Extrait du texte:
------------------------------------
Economix, la première histoire de l'économie en BD
>>> L'économie en BD, c'est plutôt une bonne idée ! Et les deux premiers chapitres arrivent à un bel exploit : nous expliquer dans le même moment la dynamique du capitalisme et la pensée économique qui l'a accompagnée. Des mercantilistes aux néoclassiques en passant par Adam Smith, Thomas Malthus, David Ricardo et Karl Marx, le propos est très pédagogique et passionnant. Ensuite, le livre, traduit de l'américain, nous raconte surtout l'histoire de l'économie des Etats-Unis, du pouvoir des trusts au début du XXe siècle à la crise des subprime. On se dit que l'exercice mériterait d'être fait pour l'économie française.
Le ton du livre est résolument progressiste sur le plan politique et hétérodoxe sur le plan économique. Le propos reste clair tout du long, mais, BD ou pas, l'ouvrage est épais, et si la pensée économique fait quelques incursions régulières, elle est bien moins présente qu'au début. A lire doucement, en ayant beaucoup de temps.
>>> L'Economie pour tous en version BD
La mise en bouche des premières planches,
en forme de cours de rattrapage pour ceux qui n'aurait pas - et encore -
dépassé le Bac ES, reste facilement accessible. On comprend tout sans
forcer. C'est la « Main invisible ", de l'origine à 1820, les prémices
du capitalisme, du marché, de l'entreprise : le modèle hollandais, le
mercantilisme à la Colbert (seule référence à la France avec la
révolution et Napoléon !), les physiocrates et Adam Smith, l'apparition
des corporations, les scientistes (Malthus et Ricardo)... De quoi
s'échauffer un peu avant les plats de résistance. Car il faut vite
s'accrocher. Normal. L'économie et le monde se sont bougrement densifiés
et complexifiés au fil des siècles. Et comme l'ouvrage en déroule
linéairement l'histoire... Suivent donc, la révolution industrielle et
ses bouleversements, le pouvoir du capital et la constitution des grands
trusts (transports, énergie, banques...), la guerre mondiale et la
révolution russe, l'hyperinflation allemande et la crise de 1929, etc...
On enchaîne ensuite sur la période « moderne », depuis les années 80 :
la mondialisation ; Internet, la « nouvelle économie " et son krach; la
bulle immobilière et la crise des subprimes, la montée en puissance des
BRICS et en particulier celle de la désormais omnipotente Chine, le
mouvement Occupy Wall Street...
------------------------------------
Consignes:
**a.** D'après la critique d'Economix, de quelle langue le livre a-t-il été traduit ?
**b.** Remplacez « progressiste » par « conservateur » dans le passage de la critique d'Economix qui va de « Le ton du livre » jusqu'à « beaucoup de temps. », puis recopiez ce passage ainsi modifié.
**c.** Prolongez la critique de la bande dessinée Economix à partir de l'endroit où elle s'arrête.
Les enregistrements constituent un matériau distinct du texte.

(Entrées de données)
------------------------------------
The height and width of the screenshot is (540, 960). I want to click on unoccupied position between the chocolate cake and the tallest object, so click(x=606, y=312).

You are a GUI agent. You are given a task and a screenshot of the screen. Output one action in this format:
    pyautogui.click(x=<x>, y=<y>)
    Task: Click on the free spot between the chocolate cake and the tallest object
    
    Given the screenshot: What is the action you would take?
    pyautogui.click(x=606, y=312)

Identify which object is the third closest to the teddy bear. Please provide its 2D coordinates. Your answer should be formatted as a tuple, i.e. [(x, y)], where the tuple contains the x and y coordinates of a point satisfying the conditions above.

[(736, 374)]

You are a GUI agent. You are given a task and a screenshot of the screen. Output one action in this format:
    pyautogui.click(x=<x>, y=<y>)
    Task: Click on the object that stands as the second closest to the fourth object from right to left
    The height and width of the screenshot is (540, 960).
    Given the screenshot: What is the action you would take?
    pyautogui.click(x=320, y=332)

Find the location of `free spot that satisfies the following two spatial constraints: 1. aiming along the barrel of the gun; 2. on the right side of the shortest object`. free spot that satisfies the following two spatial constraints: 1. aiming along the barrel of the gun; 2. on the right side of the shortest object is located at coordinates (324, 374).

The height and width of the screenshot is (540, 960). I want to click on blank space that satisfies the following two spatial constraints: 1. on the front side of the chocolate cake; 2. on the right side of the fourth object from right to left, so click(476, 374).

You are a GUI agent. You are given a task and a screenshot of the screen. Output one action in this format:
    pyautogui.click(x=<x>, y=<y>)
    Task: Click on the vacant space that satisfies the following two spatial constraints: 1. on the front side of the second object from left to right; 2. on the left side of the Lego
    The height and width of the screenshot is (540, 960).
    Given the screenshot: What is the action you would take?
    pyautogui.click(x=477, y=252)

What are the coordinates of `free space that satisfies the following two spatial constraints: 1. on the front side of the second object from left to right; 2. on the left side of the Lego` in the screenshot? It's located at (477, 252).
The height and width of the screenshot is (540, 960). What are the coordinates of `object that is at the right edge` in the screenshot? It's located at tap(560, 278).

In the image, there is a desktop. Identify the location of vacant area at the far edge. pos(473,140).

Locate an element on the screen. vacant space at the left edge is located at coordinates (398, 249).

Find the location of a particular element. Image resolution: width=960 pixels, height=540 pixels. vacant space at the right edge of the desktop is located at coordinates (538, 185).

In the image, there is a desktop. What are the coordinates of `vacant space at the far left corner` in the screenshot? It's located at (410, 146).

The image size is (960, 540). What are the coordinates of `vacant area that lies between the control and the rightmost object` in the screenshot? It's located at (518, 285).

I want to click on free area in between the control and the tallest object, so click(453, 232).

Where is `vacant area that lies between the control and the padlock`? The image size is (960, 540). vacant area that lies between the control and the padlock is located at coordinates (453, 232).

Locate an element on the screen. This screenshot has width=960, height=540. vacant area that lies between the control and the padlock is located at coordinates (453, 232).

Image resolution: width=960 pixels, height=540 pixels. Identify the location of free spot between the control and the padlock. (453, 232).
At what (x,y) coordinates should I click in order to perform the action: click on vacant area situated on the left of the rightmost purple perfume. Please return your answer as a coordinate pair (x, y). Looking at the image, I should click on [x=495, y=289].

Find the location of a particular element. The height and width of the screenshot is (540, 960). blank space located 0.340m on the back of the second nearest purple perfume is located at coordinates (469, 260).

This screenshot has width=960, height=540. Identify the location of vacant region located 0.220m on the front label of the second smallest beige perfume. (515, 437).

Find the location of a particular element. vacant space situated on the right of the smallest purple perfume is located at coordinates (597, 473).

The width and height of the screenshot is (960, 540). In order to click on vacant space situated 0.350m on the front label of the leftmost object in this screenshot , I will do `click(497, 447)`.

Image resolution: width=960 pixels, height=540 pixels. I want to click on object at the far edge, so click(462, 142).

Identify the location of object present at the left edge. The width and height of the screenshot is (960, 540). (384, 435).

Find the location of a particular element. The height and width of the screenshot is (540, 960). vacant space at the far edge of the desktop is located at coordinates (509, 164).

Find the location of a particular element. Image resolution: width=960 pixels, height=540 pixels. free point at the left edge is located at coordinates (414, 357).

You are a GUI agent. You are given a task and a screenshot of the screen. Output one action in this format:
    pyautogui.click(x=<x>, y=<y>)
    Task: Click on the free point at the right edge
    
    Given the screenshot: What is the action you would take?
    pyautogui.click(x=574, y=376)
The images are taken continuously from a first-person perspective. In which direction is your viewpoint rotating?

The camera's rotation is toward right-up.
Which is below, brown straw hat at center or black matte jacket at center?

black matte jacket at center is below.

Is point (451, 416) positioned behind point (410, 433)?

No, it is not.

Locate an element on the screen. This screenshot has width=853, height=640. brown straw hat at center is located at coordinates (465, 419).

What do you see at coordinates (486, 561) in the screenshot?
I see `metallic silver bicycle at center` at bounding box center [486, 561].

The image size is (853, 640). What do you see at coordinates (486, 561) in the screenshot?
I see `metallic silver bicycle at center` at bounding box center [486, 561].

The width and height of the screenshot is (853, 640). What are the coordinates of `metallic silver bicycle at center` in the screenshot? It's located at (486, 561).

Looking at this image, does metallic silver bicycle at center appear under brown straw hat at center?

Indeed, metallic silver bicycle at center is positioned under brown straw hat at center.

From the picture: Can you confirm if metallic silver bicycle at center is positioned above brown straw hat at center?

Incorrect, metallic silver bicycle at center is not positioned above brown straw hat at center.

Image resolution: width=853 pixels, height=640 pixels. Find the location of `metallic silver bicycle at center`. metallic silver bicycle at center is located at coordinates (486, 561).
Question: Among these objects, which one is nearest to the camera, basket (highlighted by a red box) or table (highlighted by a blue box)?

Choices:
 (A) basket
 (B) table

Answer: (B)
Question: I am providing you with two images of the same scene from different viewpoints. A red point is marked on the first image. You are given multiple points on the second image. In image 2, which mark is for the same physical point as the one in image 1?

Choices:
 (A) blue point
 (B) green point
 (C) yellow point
------------------------------------
Corrigé de l'exercice:
**a.** De l'américain.

**b.**
Le ton du livre est résolument conservateur sur le plan politique et hétérodoxe sur le plan économique. Le propos reste clair tout du long, mais, BD ou pas, l'ouvrage est épais, et si la pensée économique fait quelques incursions régulières, elle est bien moins présente qu'au début. A lire doucement, en ayant beaucoup de temps.

**c.**
Extraits
p154
Mettre les annonceurs en rogne serait une stratégie d'entreprise stupide, alors a télé (et les radios, revues, journaux) s'autocensure souvent.
[William Shirer, journaliste légendaire viré en 1947 parce que CBS s'inquiétait qu'un annonceur puisse trouver à redire à ses reportages]
Ainsi, les nouvelles, l'information et l'opinion -la culture, même, à un certain degré- convergèrent en un courant unique.
Les gens pouvaient être en désaccord, mais cela n'avait plus la même importance qu'autrefois. Réfléchissons : si vous étiez assez en colère pour hurler contre la télé ...
... peut-être que d'autres hurlaient aussi. Peut-être que tout le monde hurlait. Et alors? Personne ne pouvait entendre les autres.
Cette non-expression peut contribuer à expliquer le développement après-guerre de l'apathie politique. Même les débats politiques sérieux commençaient à se réduire à qui passait bien à la télé.
p155
Eisenhower donna un nom à l'accumulation de pouvoirs que nouq avons décrite p 150-151.
"C'est le complexe militaro-industriel"
p162 (chap 6, l'ère des limites. 1966-1980)
"Un système industriel qui utilise quarante pour cent des ressources du monde pour approvisionner moins de six pour cent de la population mondiale ne pourrait être qualifié d'efficace qui s'il obtenait des résultats remarquablement positifs en terme de bonheur, de bien-être, de culture, de paix et d'harmonie humains. Je n'ai pas besoin de m'attarder sur le fait que le système américain est un échec sur ce plan, ni qu'il n'y a les moindres perspectives qu'il puisse y arriver si seulement il parvenait à un taux supérieur de croissance de la production." E.F. Schumacher, Small Is Beautiful (1973)
p171
p244
Corporations puissantes ... sans les organismes et institutions qui avaient été conçus pour les contrôler tels que les syndicats, les protections environnementales, les lois sur la sécurité du travail ou les protectios des salaires et des horaires...
"L'usine type (...) est entourée de fil barbelé. Derrière les portes verrouillées, les travailleurs, pour la plupart des jeunes femmes, sont surveillées par les gardes qui les frappent et les humilient au moindre prétexte et qui les renvoient si un test de grossesse imposé s'avère positif.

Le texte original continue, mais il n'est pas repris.